Ammonia Synthesis by Nitrate Reduction Catalyzed by Copper Porphyrin Metal–Organic Framework in Tandem with Cuprous Oxide

Electrocatalytic nitrate reduction (NO3RR) methods are promising in addressing nitrate (NO3–) pollution and green ammonia (NH3) synthesis. However, the NO3RR process is complex, and overcoming the high energy barrier of the reaction is crucial for improving NH3 selectivity. In this study, Cu2O was combined with two-dimensional copper(II) tetrakis (4-carboxyphenyl) porphyrin (Cu-TCPP) nanosheets. The Cu-TCPP/Cu2O/CF tandem catalytic electrode was reported, demonstrating enhanced catalytic performance through synergistic interactions across multiple active sites.

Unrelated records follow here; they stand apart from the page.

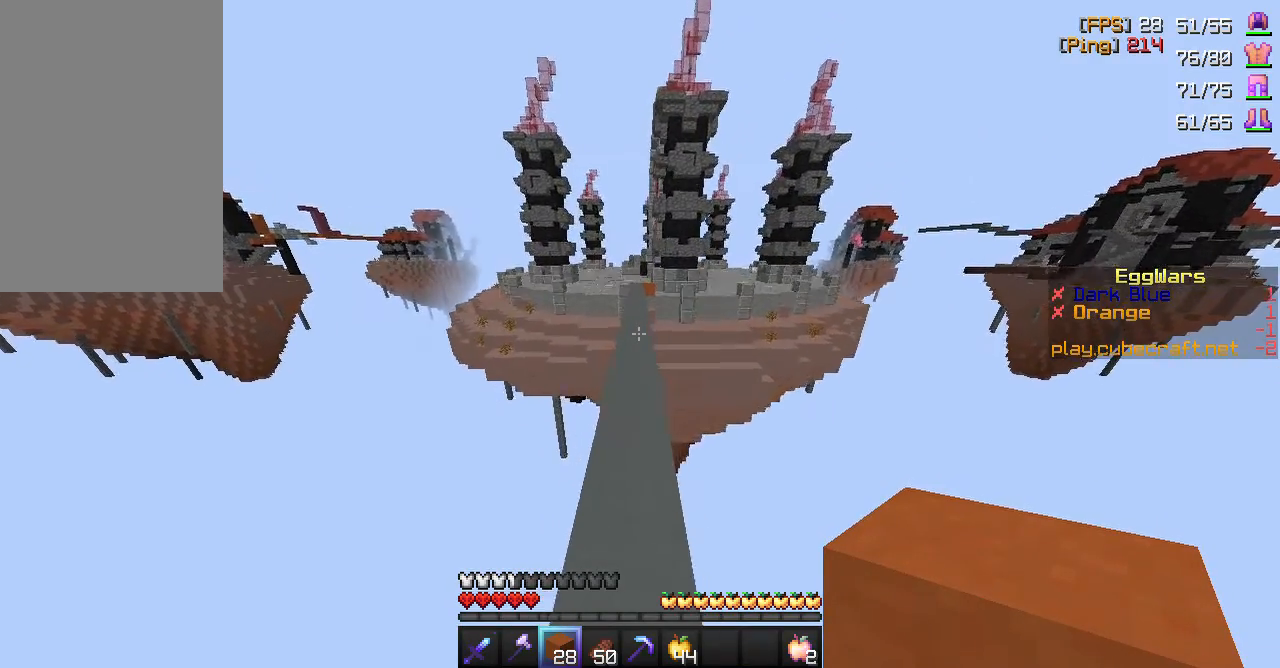
{"keys": ["space", "w"], "mouse": [], "events": []}
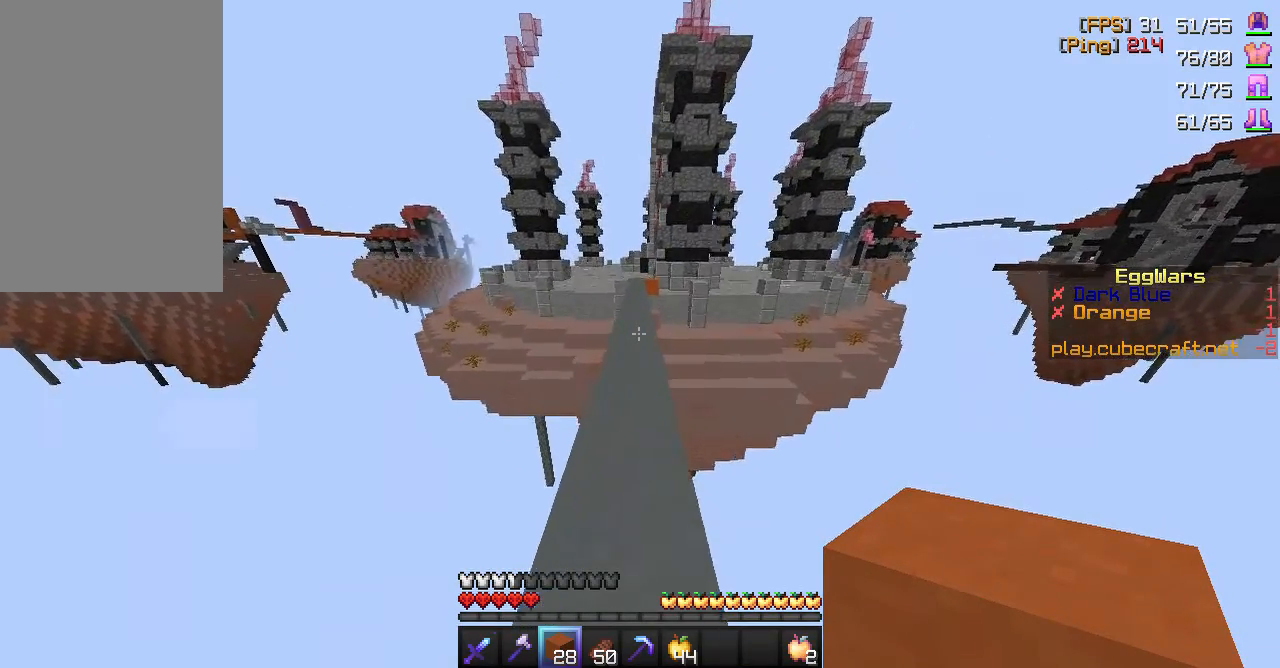
{"keys": ["space", "w"], "mouse": [], "events": []}
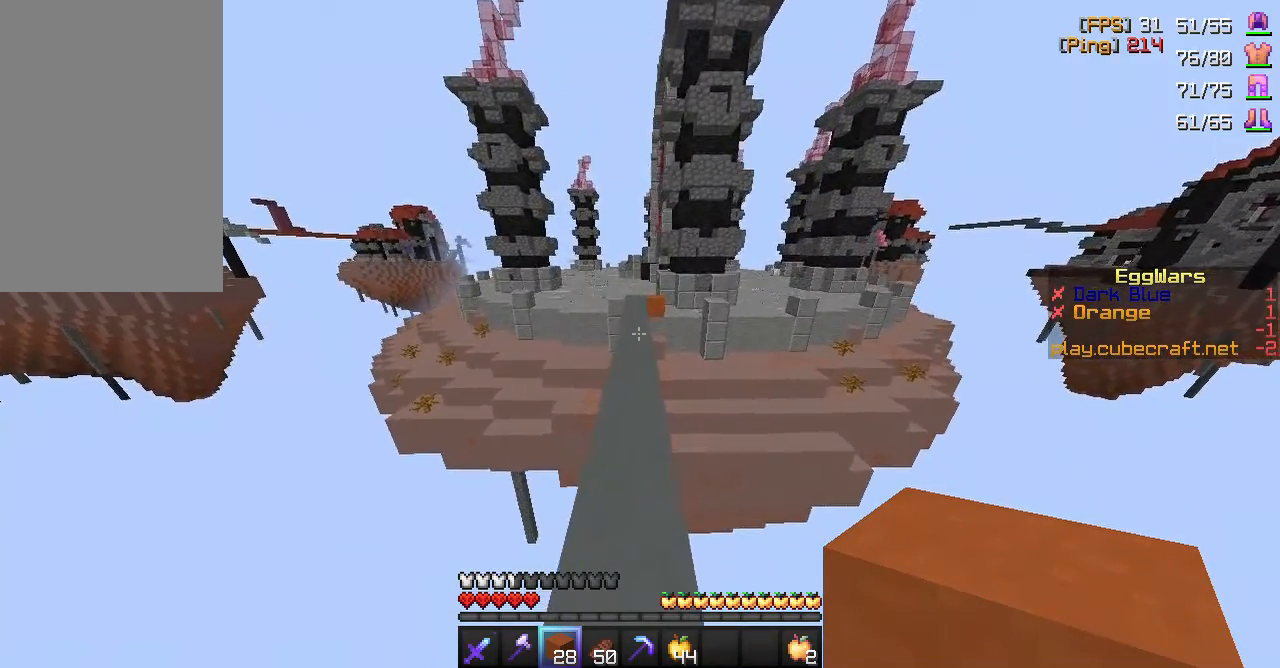
{"keys": ["space", "w"], "mouse": [], "events": []}
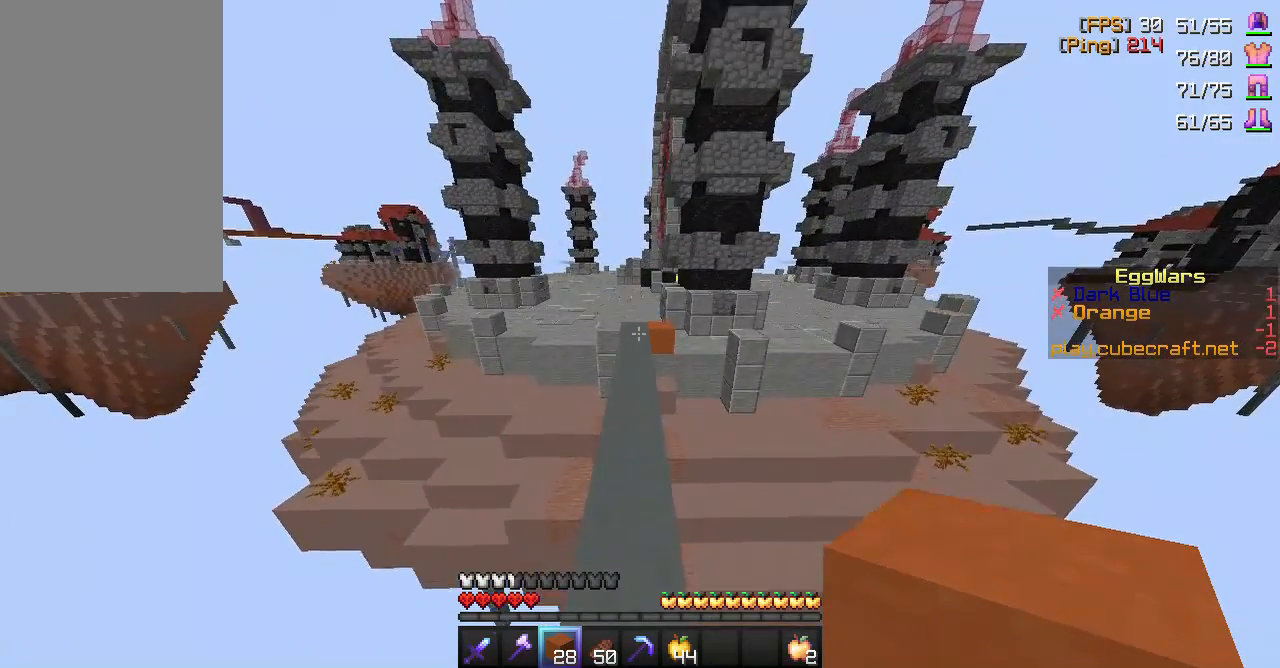
{"keys": ["space", "w"], "mouse": [], "events": []}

After 4 h of electrocatalytic nitrate reduction tests, the Cu-TCPP/Cu2O/CF catalysts achieved NH3 yields up to 0.0937 mmol h–1 cm–2 and NH3 faraday efficiency (FENH3) up to 90.22% at a potential of −1 V vs RHE. In addition, the source of nitrate reduction activity was analyzed under different initial conditions, in situ Raman characterization and the NO3RR pathway on the catalyst surface was investigated. Interestingly, the Zn-nitrate (Zn-NO3–) battery constructed with Cu-TCPP/Cu2O/CF as the cathode showed a FENH3 of 98.89% and an NH3 yield of 199.25 μmol h–1 cm–2. The constructed Zn-NO3– battery could be discharged continuously for more than 24 h while synthesizing NH3 efficiently. Cu-TCPP/Cu2O/CF has good potential for practical applications and provides a reference for subsequent work on metal–organic framework tandem catalysts.